2017 marked the largest year-over-year increase in my CD collection, and the biggest recipient of that largesse is the Lifelong Thrift Shop.

I crunched the numbers, and the store provided 168 of the 458 items bought in 2017. At an average of $0.73 per CD and $1.46 per record, I contributed more than $130 to Lifelong coffers. I wouldn’t have made a charitable payroll deduction that large.

The Friends of the Seattle Public Library Book Sale is another source for discount music, and I parted with $75 of my cash to them.

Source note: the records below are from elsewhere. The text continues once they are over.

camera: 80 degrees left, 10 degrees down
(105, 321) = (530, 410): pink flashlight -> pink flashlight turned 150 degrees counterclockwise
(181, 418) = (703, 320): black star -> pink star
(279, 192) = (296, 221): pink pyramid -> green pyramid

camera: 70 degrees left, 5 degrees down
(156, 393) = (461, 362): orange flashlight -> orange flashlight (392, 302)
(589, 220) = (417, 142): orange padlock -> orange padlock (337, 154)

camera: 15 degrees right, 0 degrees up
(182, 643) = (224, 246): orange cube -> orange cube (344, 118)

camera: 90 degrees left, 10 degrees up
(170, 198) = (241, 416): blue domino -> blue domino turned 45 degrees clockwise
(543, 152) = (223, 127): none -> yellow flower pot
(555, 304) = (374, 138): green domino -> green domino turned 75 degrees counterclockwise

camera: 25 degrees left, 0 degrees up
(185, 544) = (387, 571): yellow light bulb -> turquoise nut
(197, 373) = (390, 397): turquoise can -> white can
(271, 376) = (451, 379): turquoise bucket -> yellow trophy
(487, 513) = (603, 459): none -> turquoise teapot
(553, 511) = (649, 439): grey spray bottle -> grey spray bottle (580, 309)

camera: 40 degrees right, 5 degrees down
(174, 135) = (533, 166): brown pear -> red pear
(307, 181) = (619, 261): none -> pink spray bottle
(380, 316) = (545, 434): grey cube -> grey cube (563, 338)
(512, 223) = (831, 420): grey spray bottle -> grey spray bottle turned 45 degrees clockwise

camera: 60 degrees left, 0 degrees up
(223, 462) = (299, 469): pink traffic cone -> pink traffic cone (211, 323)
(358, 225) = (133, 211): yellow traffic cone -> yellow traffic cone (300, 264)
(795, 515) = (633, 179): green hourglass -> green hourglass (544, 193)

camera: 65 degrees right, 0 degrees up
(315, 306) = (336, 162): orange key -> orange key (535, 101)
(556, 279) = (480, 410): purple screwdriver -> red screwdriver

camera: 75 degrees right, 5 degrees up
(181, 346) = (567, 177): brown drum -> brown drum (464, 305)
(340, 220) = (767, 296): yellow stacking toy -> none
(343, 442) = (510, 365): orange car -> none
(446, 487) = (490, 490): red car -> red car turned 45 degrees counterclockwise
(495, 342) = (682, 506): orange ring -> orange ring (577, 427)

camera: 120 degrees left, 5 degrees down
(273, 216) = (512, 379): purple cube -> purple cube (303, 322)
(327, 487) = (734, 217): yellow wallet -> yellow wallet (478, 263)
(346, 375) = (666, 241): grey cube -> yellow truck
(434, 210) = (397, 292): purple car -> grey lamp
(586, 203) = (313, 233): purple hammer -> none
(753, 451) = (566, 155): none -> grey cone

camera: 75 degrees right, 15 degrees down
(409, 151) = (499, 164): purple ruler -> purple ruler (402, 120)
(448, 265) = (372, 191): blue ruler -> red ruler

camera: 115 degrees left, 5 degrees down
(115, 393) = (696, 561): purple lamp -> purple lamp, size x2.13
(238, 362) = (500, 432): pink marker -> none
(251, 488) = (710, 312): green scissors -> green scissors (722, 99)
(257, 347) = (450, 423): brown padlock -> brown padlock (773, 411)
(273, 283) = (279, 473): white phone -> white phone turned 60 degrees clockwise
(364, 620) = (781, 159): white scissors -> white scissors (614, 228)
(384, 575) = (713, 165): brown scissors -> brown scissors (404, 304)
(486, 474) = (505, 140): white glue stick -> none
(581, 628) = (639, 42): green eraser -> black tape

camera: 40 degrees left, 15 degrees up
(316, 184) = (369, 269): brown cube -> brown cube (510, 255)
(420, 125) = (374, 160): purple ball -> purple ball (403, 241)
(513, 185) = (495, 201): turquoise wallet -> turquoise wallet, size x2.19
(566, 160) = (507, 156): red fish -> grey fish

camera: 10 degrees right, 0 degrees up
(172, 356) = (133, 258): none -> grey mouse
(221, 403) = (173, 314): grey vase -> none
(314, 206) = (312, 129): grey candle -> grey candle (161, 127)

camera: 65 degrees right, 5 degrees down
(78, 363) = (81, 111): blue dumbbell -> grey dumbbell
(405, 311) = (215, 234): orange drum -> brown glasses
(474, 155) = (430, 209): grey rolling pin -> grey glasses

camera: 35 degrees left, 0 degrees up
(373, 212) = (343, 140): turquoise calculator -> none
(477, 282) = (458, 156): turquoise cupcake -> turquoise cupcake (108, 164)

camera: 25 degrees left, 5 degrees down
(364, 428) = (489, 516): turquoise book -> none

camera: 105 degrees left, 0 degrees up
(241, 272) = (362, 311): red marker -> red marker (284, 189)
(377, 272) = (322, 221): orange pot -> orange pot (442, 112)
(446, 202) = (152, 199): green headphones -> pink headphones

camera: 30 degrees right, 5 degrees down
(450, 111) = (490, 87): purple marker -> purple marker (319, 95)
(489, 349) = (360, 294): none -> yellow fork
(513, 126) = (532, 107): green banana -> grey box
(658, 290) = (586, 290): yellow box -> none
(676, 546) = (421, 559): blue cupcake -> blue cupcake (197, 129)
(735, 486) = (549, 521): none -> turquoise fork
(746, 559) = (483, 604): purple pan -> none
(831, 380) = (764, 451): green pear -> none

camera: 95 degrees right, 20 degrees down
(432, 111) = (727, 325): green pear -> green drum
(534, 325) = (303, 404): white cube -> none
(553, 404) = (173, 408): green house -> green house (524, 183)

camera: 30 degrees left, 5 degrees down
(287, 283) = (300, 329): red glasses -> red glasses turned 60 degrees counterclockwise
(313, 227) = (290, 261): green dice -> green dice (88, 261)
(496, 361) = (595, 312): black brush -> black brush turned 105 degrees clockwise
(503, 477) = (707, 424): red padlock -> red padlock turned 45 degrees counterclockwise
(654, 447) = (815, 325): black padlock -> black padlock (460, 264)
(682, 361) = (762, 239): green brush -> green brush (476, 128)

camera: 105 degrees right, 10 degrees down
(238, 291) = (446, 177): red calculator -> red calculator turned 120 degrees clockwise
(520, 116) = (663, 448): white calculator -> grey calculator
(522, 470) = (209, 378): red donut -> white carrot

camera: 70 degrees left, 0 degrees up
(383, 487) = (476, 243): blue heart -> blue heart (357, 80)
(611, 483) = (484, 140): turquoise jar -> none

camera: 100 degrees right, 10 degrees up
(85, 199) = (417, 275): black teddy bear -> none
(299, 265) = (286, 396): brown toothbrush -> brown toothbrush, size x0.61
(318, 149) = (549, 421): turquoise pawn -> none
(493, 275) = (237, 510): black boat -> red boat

Essentially, weekly visits to the thrift shop has crowded out my interest in new releases. That, and being old.

Reissues

  1. Art of Noise, In Visible Silence: This album started my fascination with the Art of Noise and, more importantly, introduced me to the term musique concrète. It was the weirdest album I encountered in my tween years, and it primed me to discover Kronos Quartet.
  2. Wendy and Lisa, Eroica: A woefully underrated album.
  3. k.d. lang, Ingenue: The MTV Unplugged bonus material didn’t seem like much of an enhancement on paper till you actually listen to it
  4. The Smiths, The Queen Is Dead: The demos don’t stray too far from what eventually appeared on record, but it’s nice to hear how these tracks evolved.
  5. Prince and the Revolution, Purple Rain: I have to admit I was more enamored of the Eroica reissue, despite the bonus material in this special edition.
  6. Deee-Lite, World Clique: I’m usually not a fan of remixes, but the bonus disc on this special edition actually worked.
  7. Moondog, Moondog: I had been curious about Moondog for a long time, and the Record Store Day reissue of his self-titled Columbia debut was a good excuse to fill in a gap finally.
  8. Shawn Colvin, A Few Small Repairs: Yes, you can find this album at Lifelong for $1, but I still like it. And it’s on vinyl to boot!
  9. Emmylou Harris and the Nash Ramblers, At the Ryman: OK, I ended up with two copies of this album on vinyl because I hadn’t anticipated I could get the Ryman special edition when I visited Nashville in August 2017.
  10. Geinoh Yamashirogumi, Symphonic Suite AKIRA: The sequencing of the album had to change to accommodate the limitation of vinyl, but that doesn’t work against it.

Catalog

  1. Nakamori Akina, Fushigi: I have a number of middling Nakamori Akina albums,
    so out of curiosity, I did a search for what’s considered her best work. I wasn’t expecting an album that actually gets nods by the American indie music press. It puts to rest who I like better in the Akina vs. Seiko debate.
  2. The Streets, Original Pirate Material: I so dug “Geezers Need Excitement”, I used it as part of an assignment for an ear training/sight singing class I’m taking.
  3. New York Dolls, New York Dolls: I picked this album up from Lifelong Thrift Shop purely on reputation, and I didn’t expect how prescient it was.
  4. Loretta Lynn, Don’t Come Home a Drinkin’ (With Lovin’ on Your Mind): Don’t let the country weepies fool you — this album is all about how women have to be strong because men are just no good.
  5. Perfume, GAME: It took nearly a decade for me to discover the sublimity of “Polyrhythm.”
  6. The Roots, Game Theory: I want to call this album punk AF.
  7. Low, Things We Lost in the Fire: I’m not sure how much further I want to explore the Low catalog.
  8. Midnight Oil, Head Injuries: For the American Midnight Oil fan who wants to reach back into the Australian catalog, this album is where to start.
  9. Charles Mingus, The Black Saint and the Sinner Lady: Similarly, I’m not sure how much further I want to explore Mingus after hearing this work. I feel everything else would pale by comparison.
  10. Weezer, Pinkerton: This album is the one to own if you can’t stand Weezer fans.
    I don’t think I’d mind Weezer if it weren’t for the fans.